Prompt 1:
Retype the rows below, starting with the line containing "Comparing the boxes" and going on through the end of the rows, but leave out the pictures.

Excerpt:
------------------------------------------------

# Purple Haze <3



## nochoramet (Oct 2, 2009)

I enjoyed over a year with this little guy. I know it doesn't seem like a long time, but he came into my life September of 2009 and died today, February 7th, 2011. This little dude was very feisty the whole time I had him  Thankfully, he let me know it was time for him to go though, he's been really listless and pale for a week. RIP little rocker fish, you're always in my heart.


----------



## fleetfish (Jun 29, 2010)

What a pretty boy! I'm so sorry you lost him.


----------



## nochoramet (Oct 2, 2009)

Thank you  I'm sad too, but he was old.. that picture was from his prime. He had been slowly going downhill for the past month.


----------



## Iziezi (Nov 5, 2010)

------------------------------------------------

Prompt 2:
Continue the forum thread about the death of the pet fish from the point where it stops.

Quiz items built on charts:
------------------------------------------------

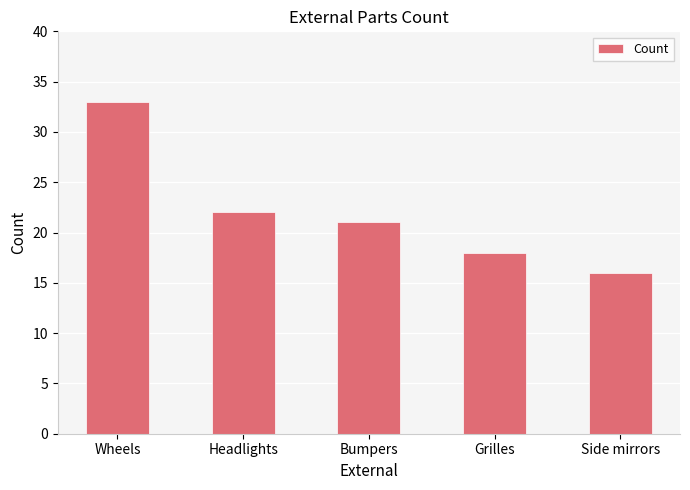

At which category does the chart reach its peak across all series?

Wheels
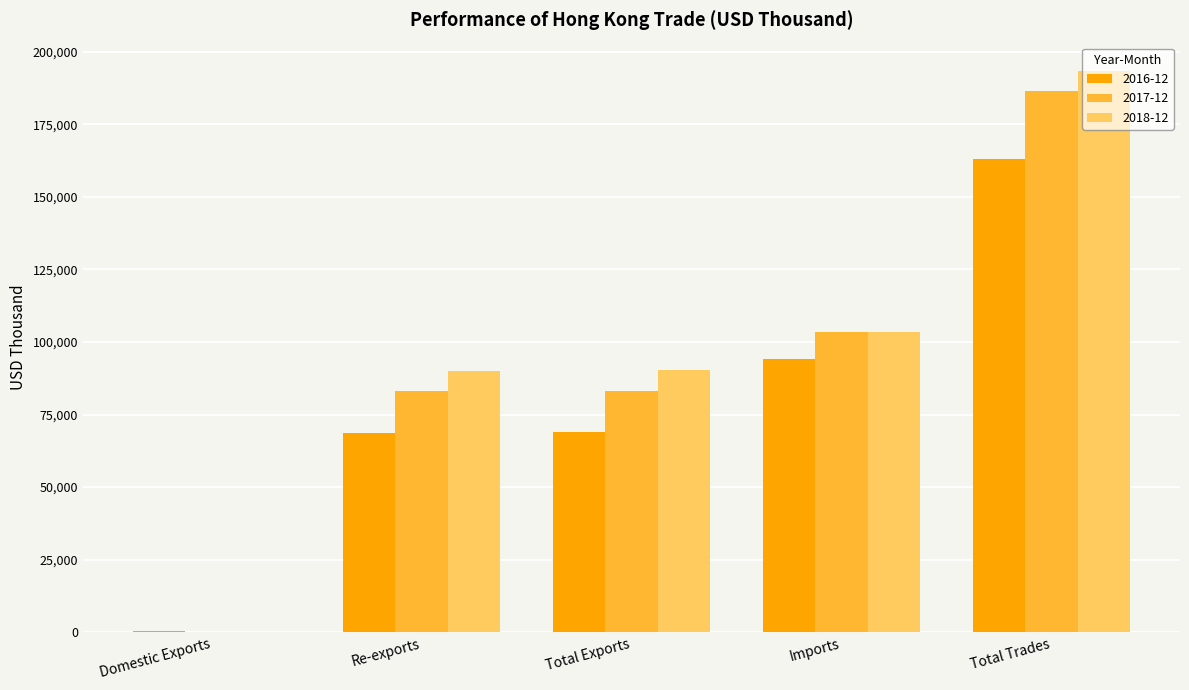

What is the sum of all 2016-12 values?

395014.5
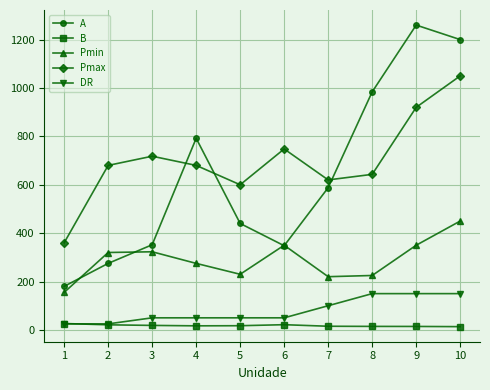

How many values in the Pmin series are below 320?

5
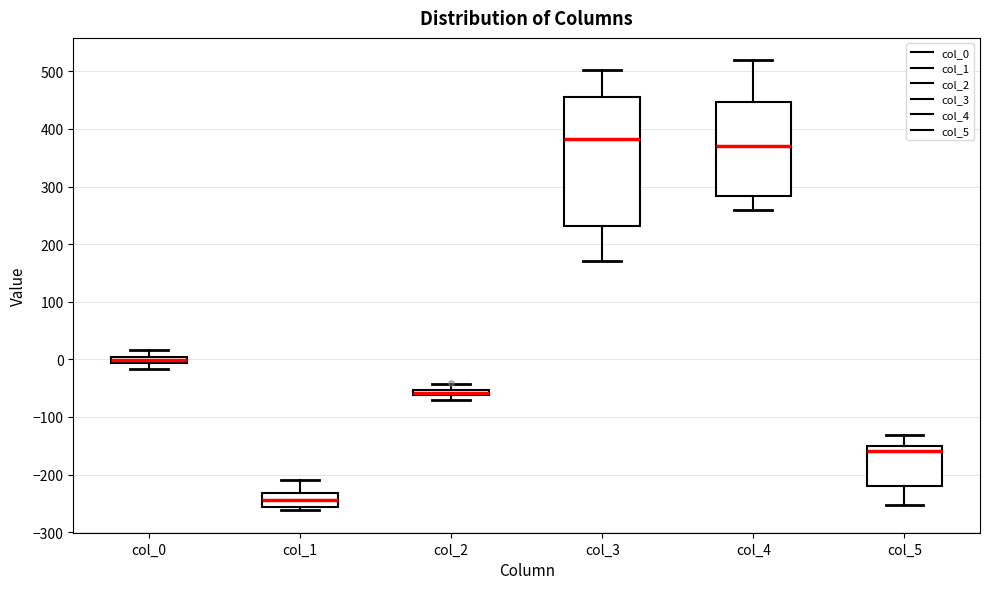

Comparing the boxes themselves (not the whiskers), which one is the tallest?

col_3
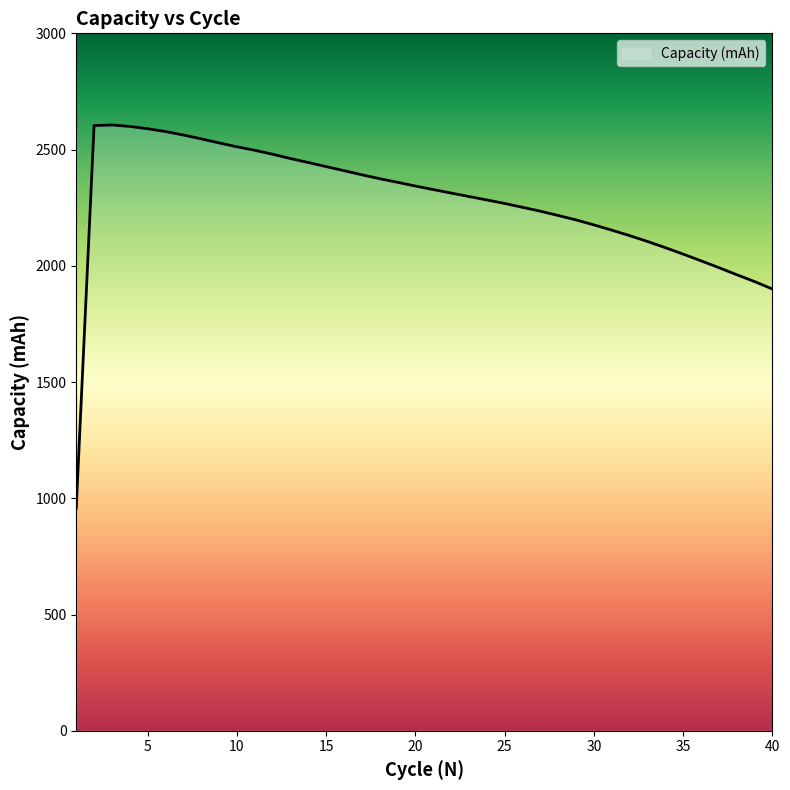

What is the minimum value shown in the chart?

957.0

------------------------------------------------

Reply 1:
Comparing the boxes themselves (not the whiskers), which one is the tallest?

col_3

What is the minimum value shown in the chart?

957.0

Reply 2:
:-( So sorry for your loss


----------



## nochoramet (Oct 2, 2009)

Thank you


----------



## dramaqueen (Jul 7, 2008)

I'm so sorry for your loss.


----------



## demonr6 (Dec 27, 2010)

Sorry to hear that. At least you were able to enjoy his company. He was a beautiful fish.


----------



## nochoramet (Oct 2, 2009)

Thanks guys  I loved him so much. And I always thought he was one of my most handsome fishies <3 I'm glad he was able to live a happy life though instead of being stuck in a 1/2 gallon or worse...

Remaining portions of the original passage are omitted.